On améliorerait un peu les choses en réduisant le déficit commercial extérieur. Mais comment réduire ce déficit ? Certains invoquent plus de compétitivité et la baisse des charges d’impôt et de salaires. Mais de telles baisses des charges des entreprises augmenteraient celles de l’Etat et des ménages et donc leur endettement. Une amélioration de la balance commerciale ne semble donc possible qu’avec un minimum de protectionnisme. A contrario, si on ne fait rien, il est à craindre que la balance commerciale ne se dégrade encore et ne rende l’équilibre budgétaire plus difficile encore.

Une mise en œuvre par l’Etat d’une réduction du déficit à zéro ne peut donc s’imaginer qu’en contexte de déflation.
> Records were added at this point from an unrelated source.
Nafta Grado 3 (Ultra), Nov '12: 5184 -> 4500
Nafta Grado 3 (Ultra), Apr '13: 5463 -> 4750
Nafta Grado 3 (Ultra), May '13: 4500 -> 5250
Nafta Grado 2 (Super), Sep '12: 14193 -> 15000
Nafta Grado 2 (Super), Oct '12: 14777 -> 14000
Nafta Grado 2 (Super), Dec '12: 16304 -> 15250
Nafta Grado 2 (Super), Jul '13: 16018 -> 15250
Dans un tel contexte, la valeur relative des dettes augmente mécaniquement et l’équilibre se rétablit aux dépens des revenus des agents.

 



(1) Voir sur ce site « Fiche N°3 : Crédit mutuel et crédit créateur de monnaie »
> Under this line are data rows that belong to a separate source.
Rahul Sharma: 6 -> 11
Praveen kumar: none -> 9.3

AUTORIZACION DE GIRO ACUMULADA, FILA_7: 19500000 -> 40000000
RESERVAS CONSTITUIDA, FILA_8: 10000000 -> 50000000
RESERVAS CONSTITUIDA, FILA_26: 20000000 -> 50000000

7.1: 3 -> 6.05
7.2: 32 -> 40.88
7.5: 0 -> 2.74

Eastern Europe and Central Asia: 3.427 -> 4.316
(2) Cette interdépendance des endettements, que nous prenons ici comme une évidence, est développée en Annexe.



7 commentaires pour “Pourquoi un déficit 0 est impraticable”
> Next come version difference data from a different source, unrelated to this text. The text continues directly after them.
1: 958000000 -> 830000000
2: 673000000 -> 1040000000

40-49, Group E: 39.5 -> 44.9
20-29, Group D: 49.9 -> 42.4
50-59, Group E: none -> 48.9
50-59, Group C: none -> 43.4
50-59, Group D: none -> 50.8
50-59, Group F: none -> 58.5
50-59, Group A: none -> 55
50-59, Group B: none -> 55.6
  1. Le problème principal est l’incapacité de séparer les phénomènes monétaires selon une échelle de temps, en séparant ce qui est du domaine de la gestion courante et ce qui ressort des investissements sur le moyen et le long terme.
    Pour ce qui concerne cette dernière catégorie elle devrait être gérée et garantie par les Etats en même temps que la fonction régalienne de création et de gestion monétaire.
    Par contre la gestion courante devrait être équilibrée sur des périodes correspondant à un mandat électif.
    Et cela devrait permettre de traiter en temps réel les questions de redistribution des richesses, y compris pour ce qui concerne les temps d’activité et d’inactivité (Enfance, maladie, formation, chômage, vieillesse ou dépendance)
    La pension de retraite ne devrait plus être une rente calculée sur le temps d’activité et le revenu d’activité, mais un revenu social équitable.

  2. Cela devient praticable si la Banque Centrale crée de la monnaie permanente. Malheureusement la BCE ne peut la faire… Il faudra changer les statuts de la BCE si l’on veut pratiquer l’équilibre budgétaire. (Voir fiche N° 6)

  3. Bonjour,
    une petite question technique :
    Les ménages français sont structurellement épargnants.
    Ok.
    Dans ma petite tête, je me dis donc que les ménages ne sont pas endettés.
    Puis, que s’ils sont endettés, leur taux d’endettement doit donc baisser (puisqu’ils sont structurellement épargnants).
    Or, si on s’intéresse à la dette du secteur privé de la france, on nous dit plutôt :
    – que les ménages sont endettés.
    – que leur dettes augmentent.
    voir par ex :
    http://webstat.banque-france.fr/fr/quickview.do?SERIES_KEY=253.ENDET.Q.FR.N.V.LE.FEND.S1M.A1.S12.2.N.5.Z
    Qu’es-ce que je n’ai pas saisi ?
    Merci.

  4. @ Raphael
    Les statistiques que vous avez vues sont les dettes des ménages. Mon « solde financier des ménages » est l’épargne nette, c’est-à-dire l’épargne diminuée des dettes. Même si les dettes augmentent, l’épargne peut monter encore plus et ainsi l’épargne nette augmenter. Apparemment c’est ce qui s’est produit, au moins jusqu’à 2010.

  5. Salut Gabriel,
    une question un peu décalée : afin de provoquer un mini choc plus ou moins symbolique, est il possible de faire une création monétaire locale autogérée ? (j avais entendu parler des SEL) en sachant qu’il faut qqchose d’un peu tangible quand même.
    merci et a bientôt
    F Carlier

  6. @François
    Bonjour,
    Je ne vois pas bien le rapport avec le déficit zéro, mais je peux dire que je ne crois pas trop aux monnaies locales. Ou bien elles sont légales, c’est à dire qu’elles s’apparentent à des bons dont l’équivalent en euros est dans les coffres de l’organisateur, et on n’a rien gagné en monnaie, ou bien on crée vraiment une monnaie nouvelle et alors on est dans l’illégalité, c’et-à-dire que dès que ça va prendre un peu d’ampleur la Banque de France va te tomber dessus.

  7. @André-Jacques
    On n’est pas original en insistant sur cette égalité comptable, mais je suis content que des économistes l’utilisent car elle est trop souvent ignorée.